Unanswered Questions
How does this technology impact battery life in UEs during sidelink communications?
The patent application does not provide details on the potential impact on battery life for UEs when adjusting DRX cycles for XR and URLLC communications. This could be a crucial aspect to consider for practical implementation.
Are there any interoperability challenges with existing network infrastructure when implementing this technology?
The patent application does not address any potential interoperability issues that may arise when integrating this technology with current network configurations. Understanding how this innovation fits within existing systems could be essential for successful deployment.
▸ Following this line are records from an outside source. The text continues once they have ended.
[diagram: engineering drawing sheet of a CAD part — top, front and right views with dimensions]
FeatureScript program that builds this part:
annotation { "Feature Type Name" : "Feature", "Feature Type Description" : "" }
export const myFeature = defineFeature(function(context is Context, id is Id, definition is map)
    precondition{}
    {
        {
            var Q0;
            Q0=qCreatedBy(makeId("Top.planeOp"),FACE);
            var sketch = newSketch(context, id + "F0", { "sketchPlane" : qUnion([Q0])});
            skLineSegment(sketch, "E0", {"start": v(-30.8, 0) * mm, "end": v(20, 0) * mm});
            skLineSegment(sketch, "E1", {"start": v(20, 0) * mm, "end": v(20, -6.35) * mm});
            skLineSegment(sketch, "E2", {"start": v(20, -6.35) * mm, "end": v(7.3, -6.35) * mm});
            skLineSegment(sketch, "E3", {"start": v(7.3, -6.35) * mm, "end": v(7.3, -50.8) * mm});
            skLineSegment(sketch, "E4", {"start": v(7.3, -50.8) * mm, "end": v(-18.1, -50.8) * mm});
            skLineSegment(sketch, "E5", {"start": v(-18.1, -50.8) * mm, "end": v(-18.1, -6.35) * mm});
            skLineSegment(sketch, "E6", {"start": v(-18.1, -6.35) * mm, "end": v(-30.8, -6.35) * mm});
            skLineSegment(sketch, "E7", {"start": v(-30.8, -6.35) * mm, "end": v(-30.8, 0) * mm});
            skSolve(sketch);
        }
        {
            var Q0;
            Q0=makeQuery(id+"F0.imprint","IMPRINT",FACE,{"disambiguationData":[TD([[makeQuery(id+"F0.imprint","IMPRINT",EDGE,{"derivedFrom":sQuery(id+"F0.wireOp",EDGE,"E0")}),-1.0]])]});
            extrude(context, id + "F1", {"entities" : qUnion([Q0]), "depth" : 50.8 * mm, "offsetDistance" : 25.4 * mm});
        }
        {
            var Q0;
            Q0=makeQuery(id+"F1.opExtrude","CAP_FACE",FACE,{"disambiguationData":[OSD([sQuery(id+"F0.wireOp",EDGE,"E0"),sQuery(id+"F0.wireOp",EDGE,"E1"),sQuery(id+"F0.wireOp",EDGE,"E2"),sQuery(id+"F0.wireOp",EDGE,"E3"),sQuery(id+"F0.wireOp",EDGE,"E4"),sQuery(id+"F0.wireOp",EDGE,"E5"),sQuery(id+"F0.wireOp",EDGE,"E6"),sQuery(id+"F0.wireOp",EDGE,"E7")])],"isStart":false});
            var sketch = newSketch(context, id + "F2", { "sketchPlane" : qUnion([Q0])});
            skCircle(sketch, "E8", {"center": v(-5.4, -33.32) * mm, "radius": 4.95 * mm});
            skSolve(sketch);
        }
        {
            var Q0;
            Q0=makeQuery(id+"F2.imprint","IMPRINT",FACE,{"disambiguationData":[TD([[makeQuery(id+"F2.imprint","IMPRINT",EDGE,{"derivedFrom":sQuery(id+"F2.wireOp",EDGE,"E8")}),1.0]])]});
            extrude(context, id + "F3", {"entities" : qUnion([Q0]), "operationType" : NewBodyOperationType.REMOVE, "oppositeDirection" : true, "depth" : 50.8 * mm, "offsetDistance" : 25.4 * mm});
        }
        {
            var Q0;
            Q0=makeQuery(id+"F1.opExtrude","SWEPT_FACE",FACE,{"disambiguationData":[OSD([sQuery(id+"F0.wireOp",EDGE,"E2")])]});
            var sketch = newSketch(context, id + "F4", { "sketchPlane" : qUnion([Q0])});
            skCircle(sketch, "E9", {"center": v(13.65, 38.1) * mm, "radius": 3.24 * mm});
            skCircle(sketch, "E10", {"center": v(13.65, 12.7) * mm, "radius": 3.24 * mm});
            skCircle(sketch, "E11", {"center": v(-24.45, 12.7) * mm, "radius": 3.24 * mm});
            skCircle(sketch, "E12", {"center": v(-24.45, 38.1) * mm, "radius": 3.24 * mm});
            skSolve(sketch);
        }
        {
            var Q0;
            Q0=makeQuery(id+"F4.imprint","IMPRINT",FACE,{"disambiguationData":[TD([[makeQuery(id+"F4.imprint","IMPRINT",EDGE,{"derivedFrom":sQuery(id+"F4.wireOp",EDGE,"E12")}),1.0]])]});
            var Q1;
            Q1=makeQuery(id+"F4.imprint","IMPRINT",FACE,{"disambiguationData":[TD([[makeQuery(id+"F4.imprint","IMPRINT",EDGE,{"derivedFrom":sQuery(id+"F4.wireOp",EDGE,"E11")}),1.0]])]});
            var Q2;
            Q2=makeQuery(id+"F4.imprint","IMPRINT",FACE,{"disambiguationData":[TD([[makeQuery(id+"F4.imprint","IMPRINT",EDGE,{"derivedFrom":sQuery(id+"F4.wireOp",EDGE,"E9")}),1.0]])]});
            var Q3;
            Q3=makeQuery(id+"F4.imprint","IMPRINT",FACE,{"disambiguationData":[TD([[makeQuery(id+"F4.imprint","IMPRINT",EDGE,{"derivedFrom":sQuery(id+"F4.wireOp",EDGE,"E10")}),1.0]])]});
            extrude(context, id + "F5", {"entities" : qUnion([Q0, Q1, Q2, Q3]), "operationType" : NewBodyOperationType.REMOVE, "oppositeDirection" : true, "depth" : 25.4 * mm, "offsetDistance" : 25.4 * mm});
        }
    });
Original Abstract Submitted
Methods, systems, and devices for wireless communications are described. Sidelink communications between user equipments (UE)s may include services that demand low latency and high reliability, such as extended reality (XR) and ultra-reliable low latency communications (URLLC). Given the latency demands for XR and URLLC, XR and URLLC may be higher priority than other communications types. A UE may determine that data for transmission over sidelink has a high priority level based on a remaining packet delay budget associated with the data. UEs may monitor for sidelink transmissions in accordance with network configured discontinuous reception (DRX) cycles. The DRX cycles configured by the network for sidelink communications, however, may not match with the periodicity of XR traffic. For XR communications, the transmitting UE may indicate an offset to apply to a DRX cycle such that the receiving UE may adjust the DRX cycle to match the periodicity of the XR communications.